* [Information given]:
_____

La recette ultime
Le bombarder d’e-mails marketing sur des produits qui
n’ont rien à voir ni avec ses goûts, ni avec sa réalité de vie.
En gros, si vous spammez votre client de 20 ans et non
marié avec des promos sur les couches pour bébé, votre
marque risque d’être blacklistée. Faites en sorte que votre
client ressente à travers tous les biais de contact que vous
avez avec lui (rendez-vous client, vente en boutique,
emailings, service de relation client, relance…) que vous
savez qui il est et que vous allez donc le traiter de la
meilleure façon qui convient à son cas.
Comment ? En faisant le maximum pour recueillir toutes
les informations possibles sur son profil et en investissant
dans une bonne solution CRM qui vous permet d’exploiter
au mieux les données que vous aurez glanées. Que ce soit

_____

* [Request]: The records above are to be duplicated word for word.

* [Result for this task]:
La recette ultime
Le bombarder d’e-mails marketing sur des produits qui
n’ont rien à voir ni avec ses goûts, ni avec sa réalité de vie.
En gros, si vous spammez votre client de 20 ans et non
marié avec des promos sur les couches pour bébé, votre
marque risque d’être blacklistée. Faites en sorte que votre
client ressente à travers tous les biais de contact que vous
avez avec lui (rendez-vous client, vente en boutique,
emailings, service de relation client, relance…) que vous
savez qui il est et que vous allez donc le traiter de la
meilleure façon qui convient à son cas.
Comment ? En faisant le maximum pour recueillir toutes
les informations possibles sur son profil et en investissant
dans une bonne solution CRM qui vous permet d’exploiter
au mieux les données que vous aurez glanées. Que ce soit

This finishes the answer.